THE EARLY DAYS OF A MATCH WINNER

13 July 2008

As the nation’s new sporting sensation practises away from the limelight this week, this paper is unashamedly happy to claim that it was already on to the Laura Robson story five years ago.

These pictures of Laura playing at the Sunday Telegraph Juniors at Nottingham in 2003 will soon become a treasured part of an ever-growing archive. Last week’s junior Wimbledon champion was more than six inches shorter then but already had a left-handed game and a match-winning mind which suggested that this might be the early days of a much longer journey. Next stop now may be the American juniors in September.

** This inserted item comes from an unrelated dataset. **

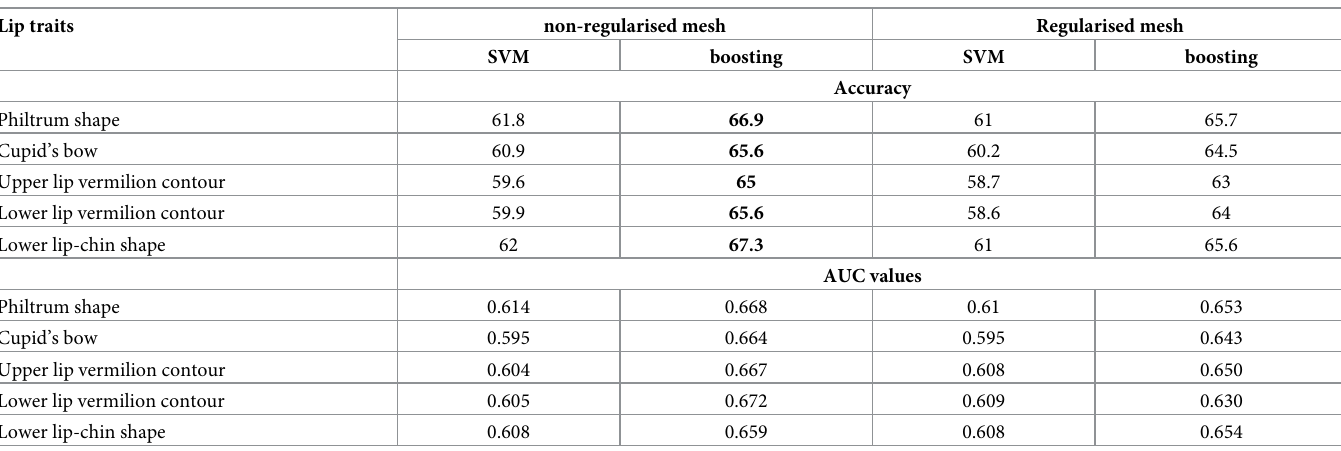
Table 4. Classification results based on geodesic distance.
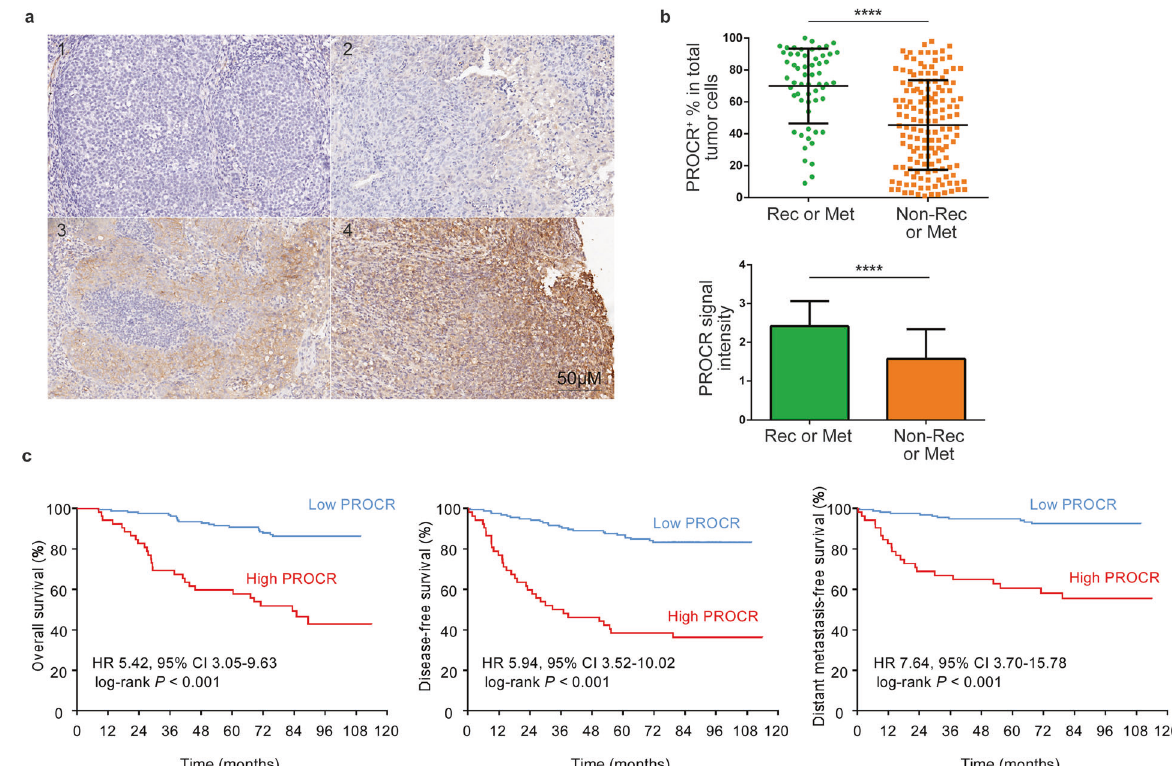
Fig. 6 PROCR serves as an important prognostic factor in NPC. a PROCR expression in sectioned NPC biopsy samples embedded in paraf fi n. According to the staining intensity, a total of 207 samples were divided into four groups denoted by 0 to 3. b Quanti fi cation of the PROCR expression level in metastatic or recurrent patients ( n = 58) versus non - metastatic or non-recurrent patients ( n = 149) based on IHC staining. The upper panel shows the proportion of PROCR + tumor cells versus total tumor cells in each sample in different groups. The lower panel shows the average staining intensity of PROCR in different sample groups. **** P < 0.0001. c Kaplan – Meier curves for patients ’ overall survival, disease-free survival, and distant metastasis-free survival according to PROCR expression (PROCR + cells %). X-tile software was used to generate the optimal cut-off value to stratify patients at different risks. In total, 155 (74.9%) patients had a low PROCR, while 52 (25.1%) patients had a high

Last Saturday’s success put those suggestions on every front page and brought with them all the booby traps of premature fame. A nation ever frustrated at Wimbledon and still learning to love Andy Murray after Tim Henman, was suddenly handed a perfectly packaged champion like sunshine from a cloudy sky. Never mind that it was only the junior event, this was front page and we could not get enough of it – exactly what you wouldn’t want for a 14-year-old trying to climb upwards to where the real heroes are.

Good news, therefore, to hear that the Robson team have moved swiftly to distance her from the slavvering chops of media representatives who could not believe our luck. Here was this smiling, sassy girl, who even the serious experts said was the real deal and whose charm made even the hardest-hearted old hack lie on his back to have his tummy tickled. You can’t blame us. We just could not get enough of her. How splendid that we can’t.

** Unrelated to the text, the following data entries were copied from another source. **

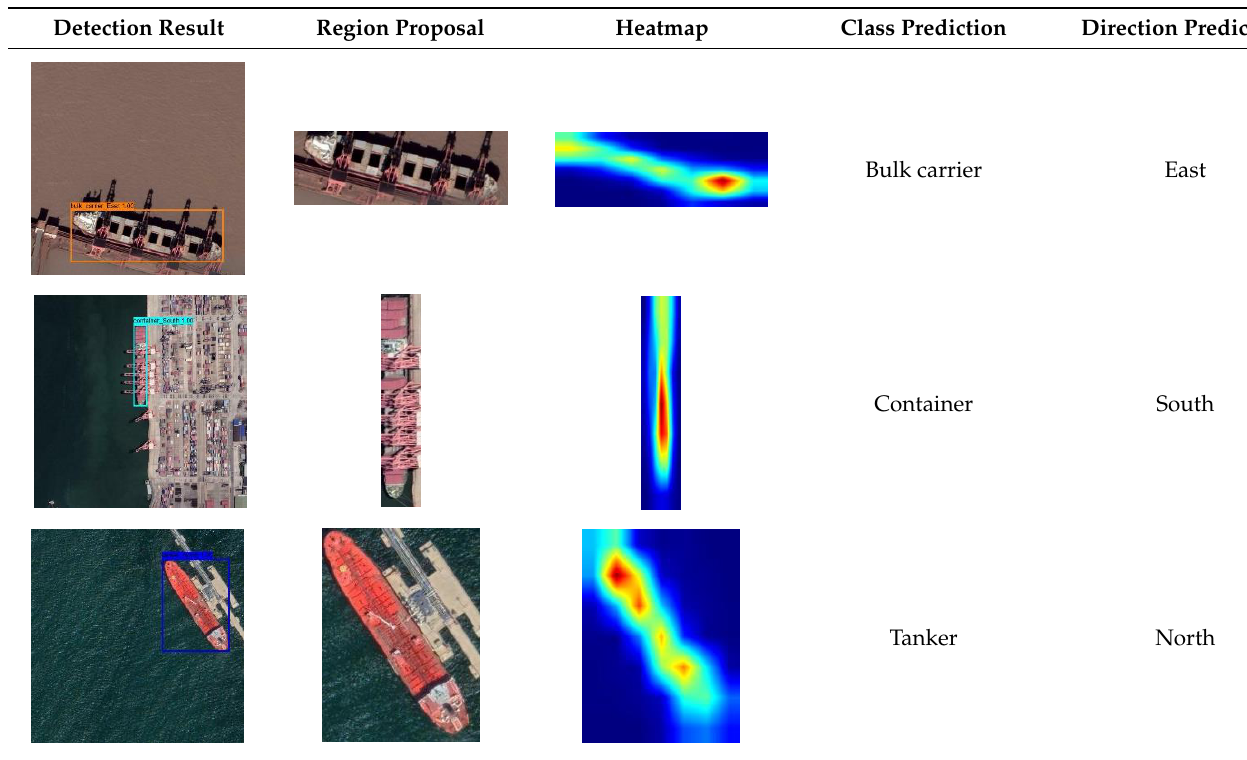
Table 6. Detection results and corresponding heatmaps.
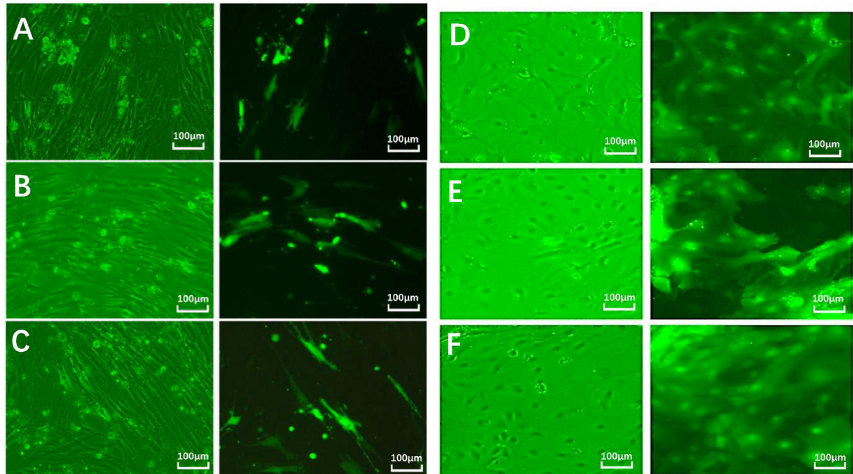
Figure 6. Cell transfection. Note: green fluorescent expression after transfection of fibroblasts (left) and epithelial cells (right) for 24h (100µm). Note: A–D show a cell microscope diagram after transfection of sh-EDA for 24h under bright-field (left) and fluorescence condi- tions (right). B–E show a cell microscope diagram after transfection of sh-EDAR for 24h under bright-field (left) and fluorescence conditions (right). C–F show the negative control vector (NC-sh-RNA).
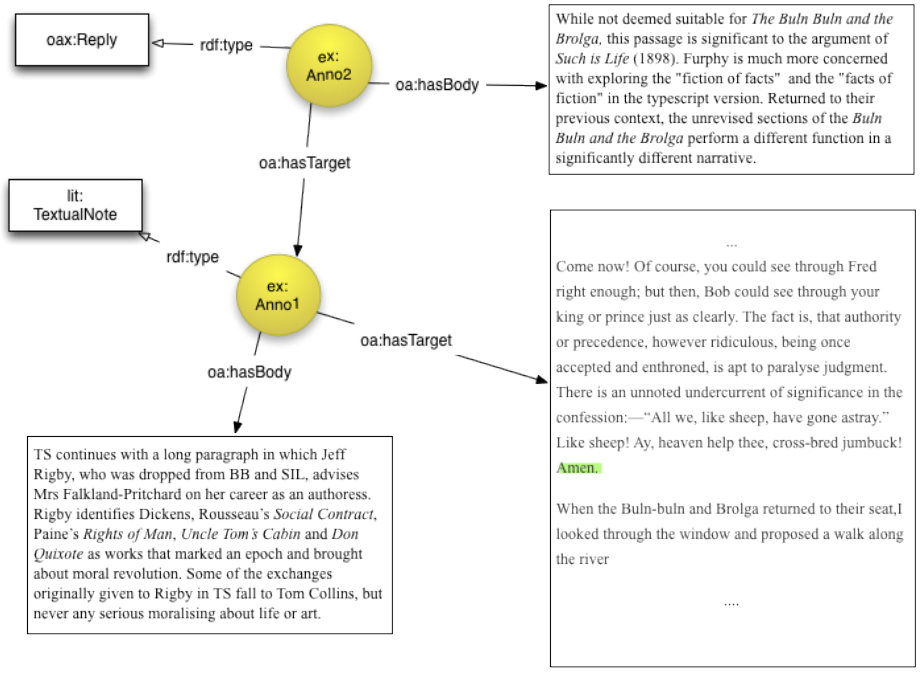
Figure 4. OA instance illustrating a reply to an existing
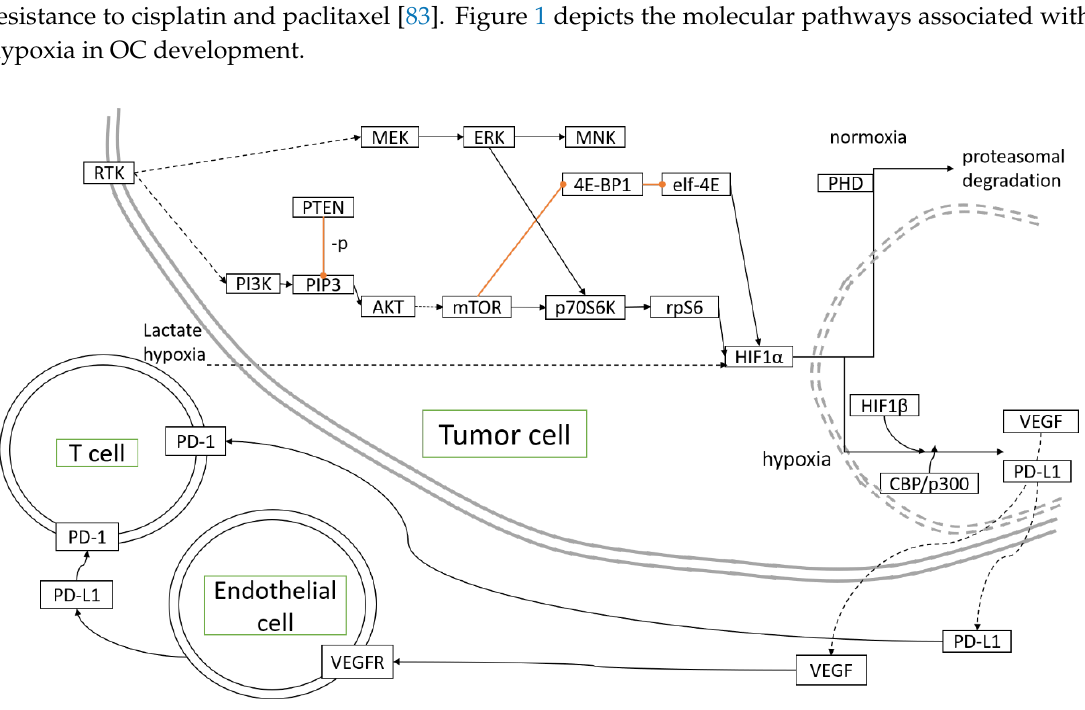
Figure 1. Molecular pathways activated and controlled by hypoxia in ovarian cancer development . inhibition, direct interaction / activation, indirect interaction / activation.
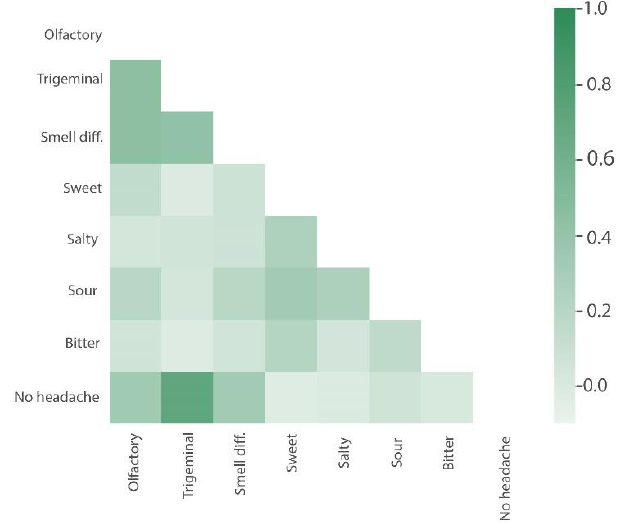
Figure 8. Correlations between smell sensitivity, differentiation ability, taste sensitivity and differentiation, and the prevalence of headaches.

That’s the intention anyway. “We are taking Laura right out of circulation,” said Aby Torduff, her agent from Octogon. “She is practising in Holland this week and will then play a couple of minor tournaments but we want to give her the chance to get on with both her life and her game. Originally she was not set to go to anything major before the Australian juniors in January but it now looks as if she might go to the American Open at Flushing Meadow in September.”

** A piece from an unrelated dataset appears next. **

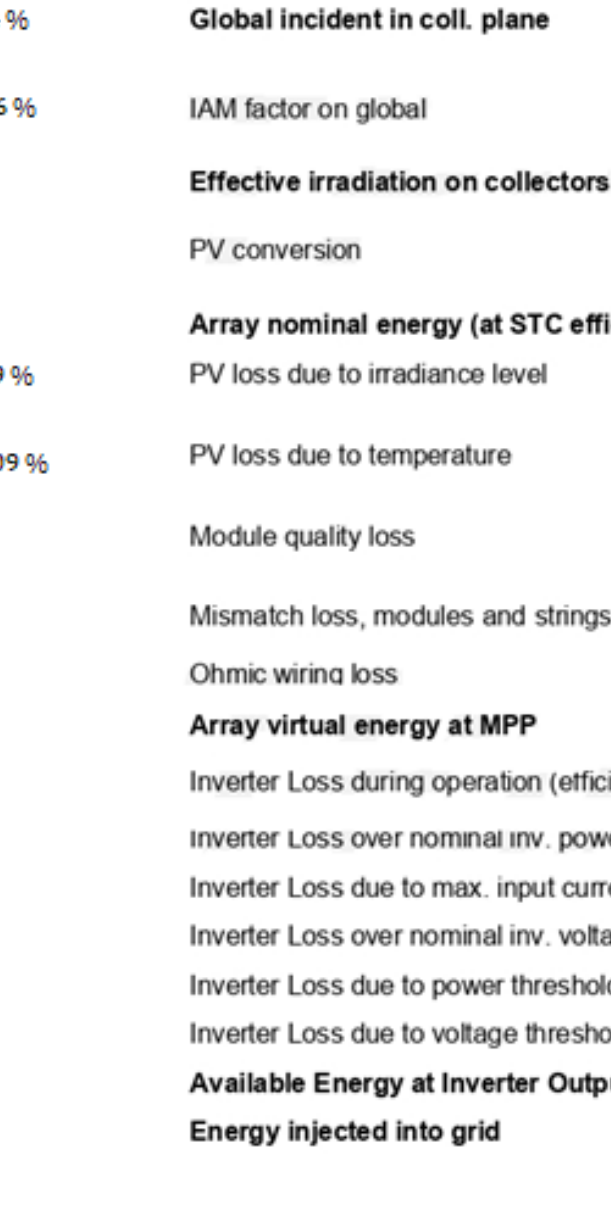
Figure 11. Loss diagram for the Meybod area.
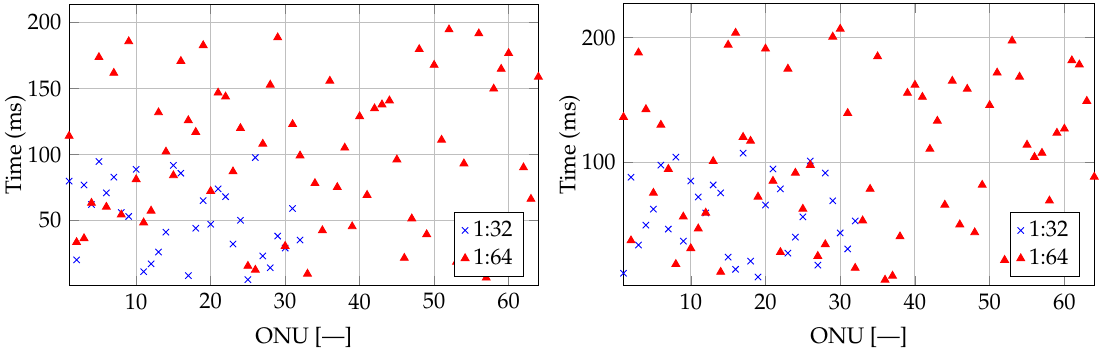
Figure 8. Graph of activation time for XG-PON ( left ) and NG-PON2 ( right ) 32/64 units and 20-km ODN.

This should to some extent answer the “her management will ruin her” gibe that was the immediate reaction on Radio Five’s Sportsweek programme last Sunday morning from Pat Cash, himself not only the men’s singles champion of 1987 but the junior champion at both Wimbledon and the US Open in 1982. Cash’s point was that the temptation to sign up with immediate lucrative sponsorship deals involving public appearances and promotion would prove too strong to resist. The signs not just from the management but, and more importantly, from the family, are that resistance is the rule.

In June 1990 I watched another 14-year-old play – not in the juniors, but in the fourth round of the main draw against Steffi Graf. Within four years Jennifer Capriati was a drop-out on a drugs charge and it was 11 years before she climbed back to become World No 1. Laura is very different from the young, buck-toothed Capriati who hit the ball so hard and answered questions so soft that I wrote a piece starting: “Spring flowers are the sweetest, but they never last till summertime.” Robson, and those around her, must remember that it is summer they have to reach.